The mining method is considered to be a form of deep-shaft mining where people dig for salt that already exists in ancient underground seabeds. When using this method, minders systematically blast through underground walls of salt and collect what has come from the previous walls. A good portion of what is collected using the mining method is produced as rock salt.

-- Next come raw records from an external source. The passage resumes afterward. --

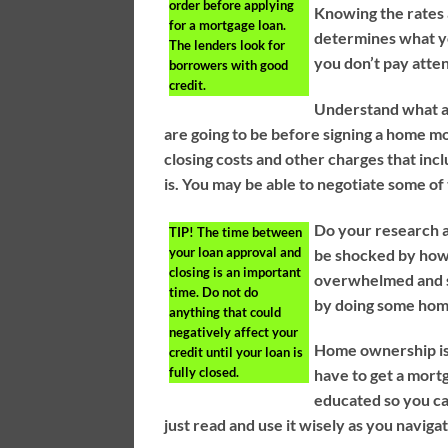
order before applying
Knowing the rates 
for a mortgage loan.
determines what yo
The lenders look for
you don’t pay atten
borrowers with good
credit.
Understand what al
are going to be before signing a home 
closing costs and other charges that inc
is. You may be able to negotiate some of 
Do your research a
TIP!
The time between
your loan approval and
be shocked by how 
closing is an important
overwhelmed and s
time. Do not do
by doing some home
anything that could
negatively affect your
Home ownership is
credit until your loan is
fully closed.
have to get a mor
educated so you can
just read and use it wisely as you navi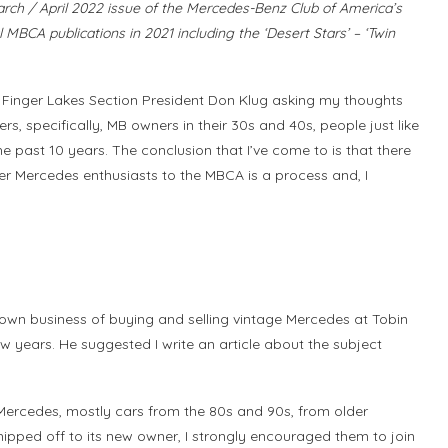
 March / April 2022 issue of the Mercedes-Benz Club of America’s
 MBCA publications in 2021 including the ‘Desert Stars’ – ‘Twin
 Finger Lakes Section President Don Klug asking my thoughts
 specifically, MB owners in their 30s and 40s, people just like
the past 10 years. The conclusion that I’ve come to is that there
ger Mercedes enthusiasts to the MBCA is a process and, I
 own business of buying and selling vintage Mercedes at Tobin
w years. He suggested I write an article about the subject
r Mercedes, mostly cars from the 80s and 90s, from older
pped off to its new owner, I strongly encouraged them to join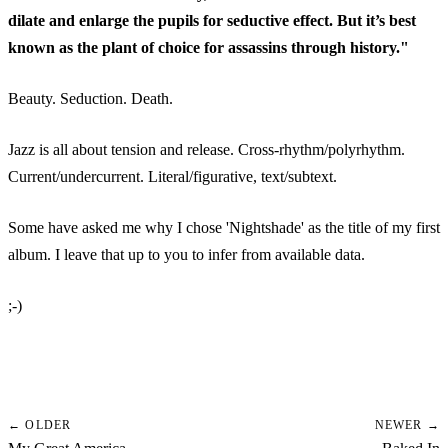
dilate and enlarge the pupils for seductive effect.
But it’s best
known as the plant of choice for assassins through history."
Beauty. Seduction. Death.
Jazz is all about tension and release. Cross-rhythm/polyrhythm.
Current/undercurrent. Literal/figurative, text/subtext.
Some have asked me why I chose 'Nightshade' as the title of my first
album. I leave that up to you to infer from available data.
;-)
← OLDER
NEWER →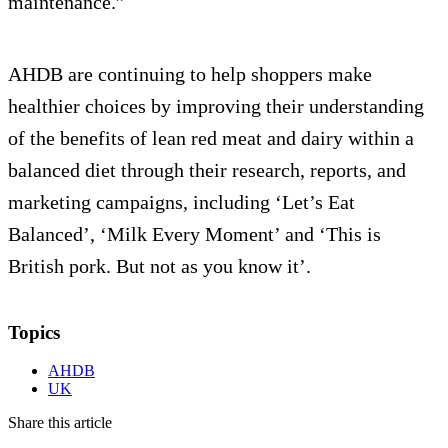
maintenance.”
AHDB are continuing to help shoppers make
healthier choices by improving their understanding
of the benefits of lean red meat and dairy within a
balanced diet through their research, reports, and
marketing campaigns, including ‘Let’s Eat
Balanced’, ‘Milk Every Moment’ and ‘This is
British pork. But not as you know it’.
Topics
AHDB
UK
Share this article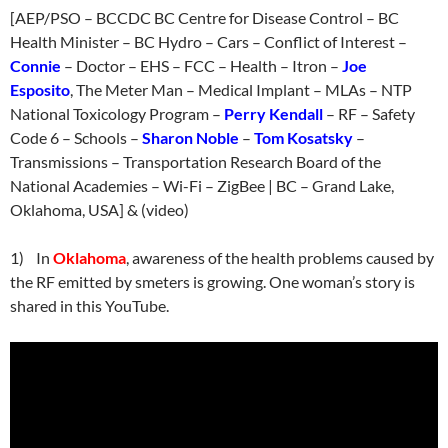
[AEP/PSO – BCCDC BC Centre for Disease Control – BC
Health Minister – BC Hydro – Cars – Conflict of Interest –
Connie
– Doctor – EHS – FCC – Health – Itron –
Joe
Esposito
, The Meter Man – Medical Implant – MLAs – NTP
National Toxicology Program –
Perry Kendall
– RF – Safety
Code 6 – Schools –
Sharon Noble
–
Tom Kosatsky
–
Transmissions – Transportation Research Board of the
National Academies – Wi-Fi – ZigBee | BC – Grand Lake,
Oklahoma, USA] & (video)
1) In
Oklahoma
, awareness of the health problems caused by
the RF emitted by smeters is growing. One woman’s story is
shared in this YouTube.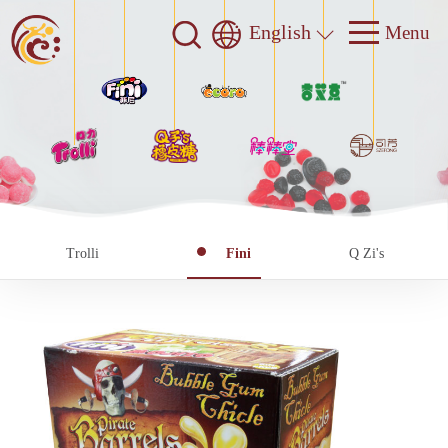
English
Trolli
Fini
Q Zi's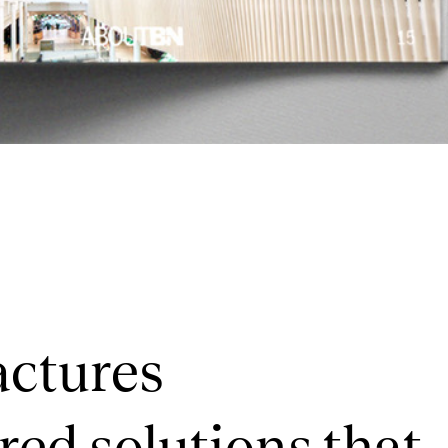
actures
red solutions that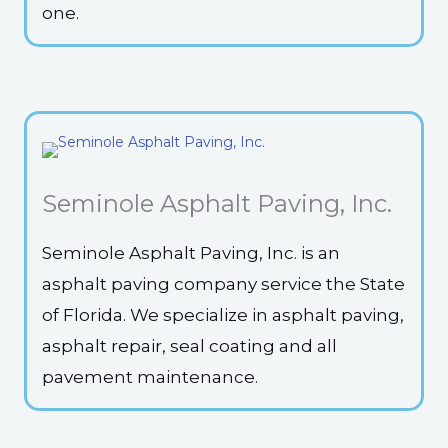
one.
Seminole Asphalt Paving, Inc.
Seminole Asphalt Paving, Inc. is an
asphalt paving company service the State
of Florida. We specialize in asphalt paving,
asphalt repair, seal coating and all
pavement maintenance.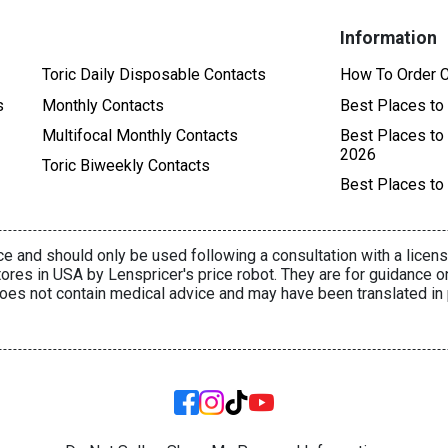
Information
Toric Daily Disposable Contacts
How To Order C
s
Monthly Contacts
Best Places to
Multifocal Monthly Contacts
Best Places to
2026
Toric Biweekly Contacts
Best Places to
e and should only be used following a consultation with a licens
ores in USA by Lenspricer's price robot. They are for guidance o
oes not contain medical advice and may have been translated in 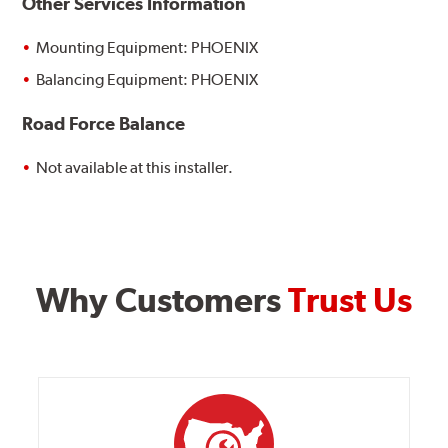
Other Services Information
Mounting Equipment: PHOENIX
Balancing Equipment: PHOENIX
Road Force Balance
Not available at this installer.
Why Customers
Trust Us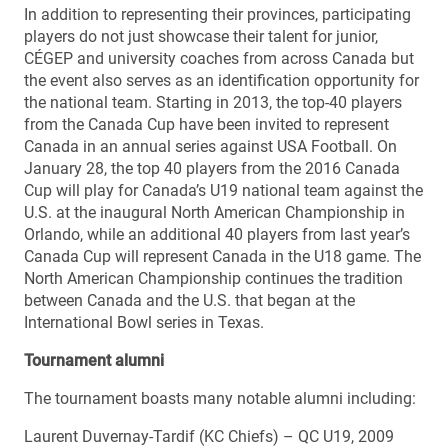
In addition to representing their provinces, participating
players do not just showcase their talent for junior,
CÉGEP and university coaches from across Canada but
the event also serves as an identification opportunity for
the national team. Starting in 2013, the top-40 players
from the Canada Cup have been invited to represent
Canada in an annual series against USA Football. On
January 28, the top 40 players from the 2016 Canada
Cup will play for Canada’s U19 national team against the
U.S. at the inaugural North American Championship in
Orlando, while an additional 40 players from last year’s
Canada Cup will represent Canada in the U18 game. The
North American Championship continues the tradition
between Canada and the U.S. that began at the
International Bowl series in Texas.
Tournament alumni
The tournament boasts many notable alumni including:
Laurent Duvernay-Tardif (KC Chiefs) – QC U19, 2009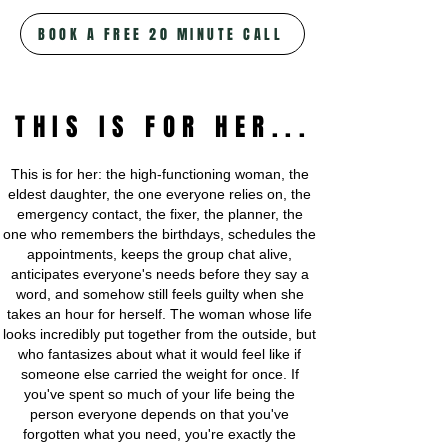
BOOK A FREE 20 MINUTE CALL
THIS IS FOR HER...
This is for her: the high-functioning woman, the
eldest daughter, the one everyone relies on, the
emergency contact, the fixer, the planner, the
one who remembers the birthdays, schedules the
appointments, keeps the group chat alive,
anticipates everyone's needs before they say a
word, and somehow still feels guilty when she
takes an hour for herself. The woman whose life
looks incredibly put together from the outside, but
who fantasizes about what it would feel like if
someone else carried the weight for once. If
you've spent so much of your life being the
person everyone depends on that you've
forgotten what you need, you're exactly the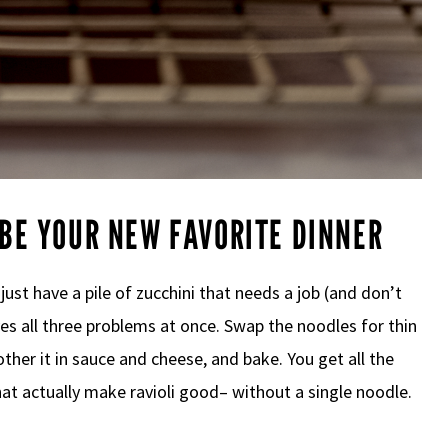
 BE YOUR NEW FAVORITE DINNER
r just have a pile of zucchini that needs a job (and don’t
lves all three problems at once. Swap the noodles for thin
smother it in sauce and cheese, and bake. You get all the
hat actually make ravioli good– without a single noodle.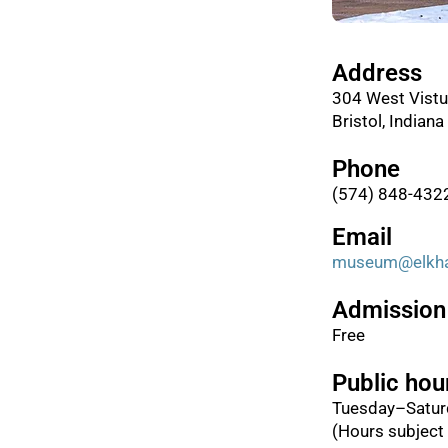
Address
304 West Vistu
Bristol, Indian
Phone
(574) 848-432
Email
museum@elkhar
Admission
Free
Public hou
Tuesday–Satur
(Hours subject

The solar evaporation method (this is how the Oliver Salt Company produced salt) is just as labor intensive and, quite possibly, more labor intensive. When using this method, ocean water is taken inland into marshes and put through different processes until we get salt—it’s a little more complicated than that so let’s start at the beginning. First, it is a relatively common misconception that salt is directly within ocean water but geologically speaking, only the ingredients for salt are mixed into the ocean. The sea gets matter from two main sources: 1) streams, rivers, runoff, and other water sources carry sodium ions from eroded rocks into the ocean and 2) oceanic volcanic activity provides chloride ions. Together, sodium ions and chloride ions are extremely compatible but H2O keeps the two separated. As H2O is eliminated through precipitation, sodium and chloride become one to make halite (technical term for salt). When salt is reintroduced to other elements, e.g. saliva from our tongues, the two minerals instantly dissolve into separates again.